Number three, you need effective mediation, if not from the U.S., then by another party that is prepared to apply ample amounts of honey and assurance, and a lot of vinegar and pressure when it’s necessary.
And finally, you’re going to need an organizing framework in which both sides can see the outlines of where this is headed, an end state. We don’t have any of those things.
At what point does the world say "We have had enough. Leadership in Israel and Palestine isn’t delivering. We are imposing a solution"? Early on (October 15) the Raf line was, "Gulf money and Swiss accountants." Celeste Marcus put it this way in a recent Washington Post opinion essay:
The United States is the single actor with the power to force Israel and Palestine toward peace. Yet the only political group poised to advocate Palestinian sovereignty has rendered itself useless. Progressives are the loudest members of their party but also the fringe. Mainstream Democrats — typified by the current president — are slow to pressure Israel to enforce policies that would bring about the necessary change. Progressives are the only people who could pressure the Biden administration to push for a two-state solution. It is a gross dereliction of duty that they instead choose to dehumanize Israelis and call for a fantastical end to the Jewish state. The obscene fetishization of Hamas and the chants for Israel’s extermination have done incalculable damage for the Palestinian cause.
George Will, not someone I generally agree with, published, on about the same day, an essay that discusses why people 45 and older are disgusted with the nature of Pro Palestine agitators and demonstrators. It leans heavily on a book by Peter Englund, "November 1942." Two paragraphs:
Since Vietnam, graphic journalism has given us living room wars, but broadcast snippets of combat have drained war of its power to shock. Englund’s more than 400 pages of words, mere words, excavated from experiences 81 Novembers ago, convey war’s “terrible earnestness.”
Today, academic ethicists at a safe distance are instructing Israel to be “proportionate” in its response to what was done on Oct. 7. Perhaps the students and faculty exhilarated by Hamas need to see pictures of what was done.
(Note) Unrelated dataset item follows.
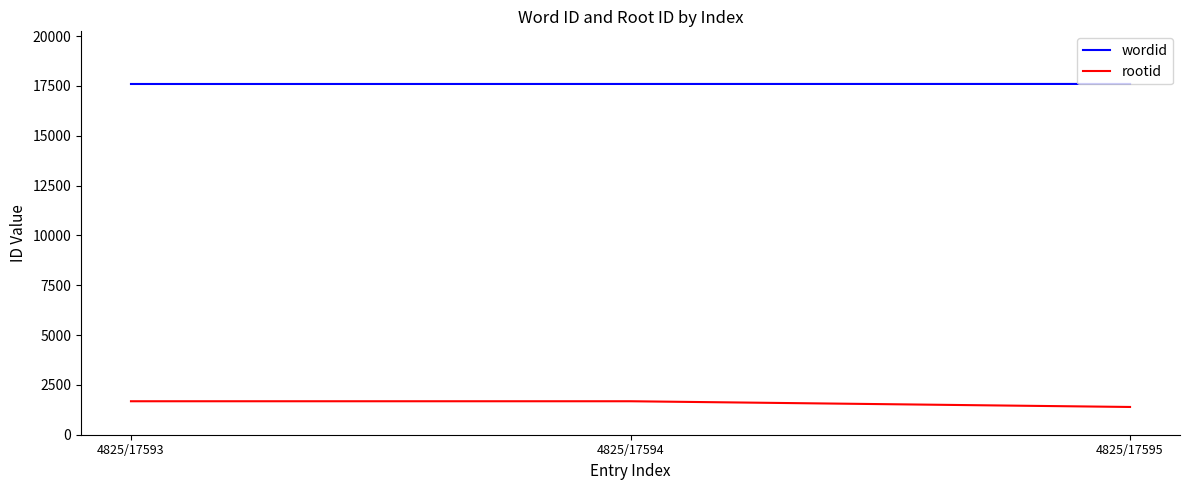

At 4825/17595, list the series in order from smallest to largest.

rootid, wordid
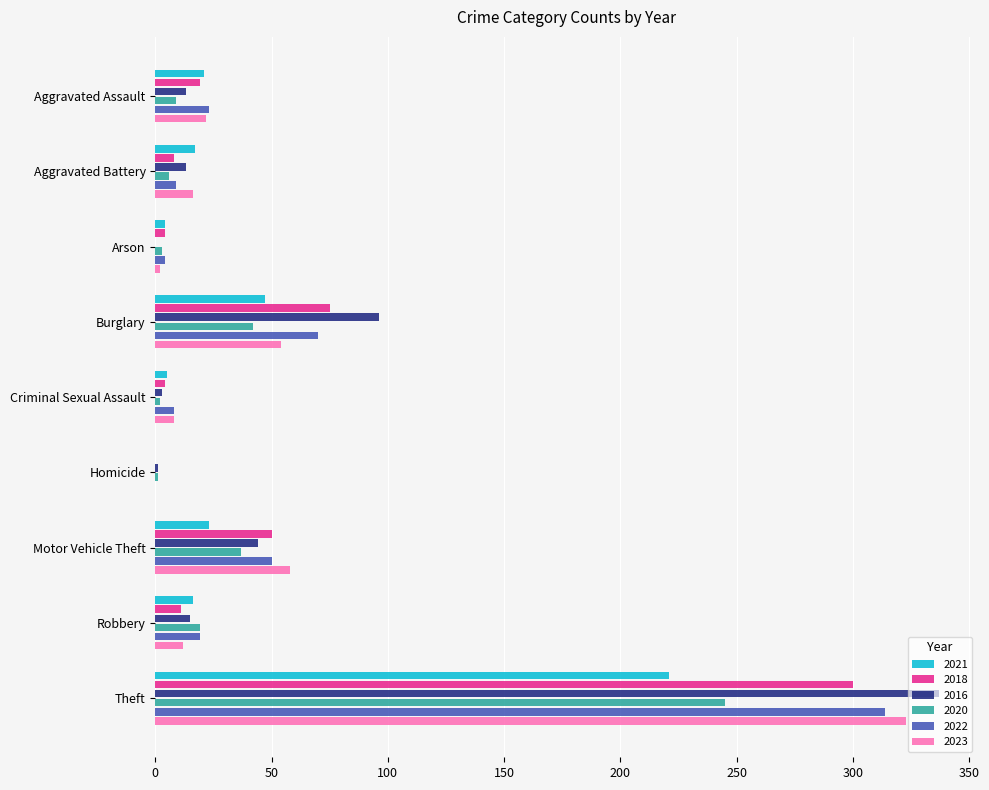

What is the difference between the 2022 values at Burglary and Arson?

66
So, give every U.S. college and university the 46-minute video that Israel compiled from Hamas cameras and other sources, showing the sadists inflicting their carnage. Challenge the schools to screen it. This would be disturbingly educational, but the schools, many of them uneasy about such things, should do it anyway.
Seen
The Benefit Concert
For Kibbutz Be'eri that I went to. It was sold out. On the left below is the pianist. On the right the vocalist. They were joined by a vocalist from Kibbutz Be’eri who was great.
Relief Area
Alef (2 Min Eretz Nehederet)
Bet
Israeli Ambassador to the U.N. Gilad Erdan displays Yahya Sinwar's number at the General Assembly "If you want a ceasefire - call him"
(This really happened)
Gimmel
Dalet
As mentioned, I expect to skip some days between now and early January. No news means… I did something else that day! The scooter? It is finally listed!
Stay well,
Raf
(Thank you S.F.Z. for content.)
[1] Hamas crimes against Palestinians include: Stealing food (this week) and massive funds--billions of dollars--over the course of 10+ years; Using hospitals, schools, mosques and apartment buildings as locations and/or cover for military facilities; Using deadly force, and killing, while stealing badly needed humanitarian aid from displaced Gazans; Preventing, including by gunfire, Gazans from relocating out of zones being bombed; Summary executions for over a dozen years; Violent repression of women and homosexuals; Blocking exit from Gaza to those who have jobs and university admissions abroad; and much more.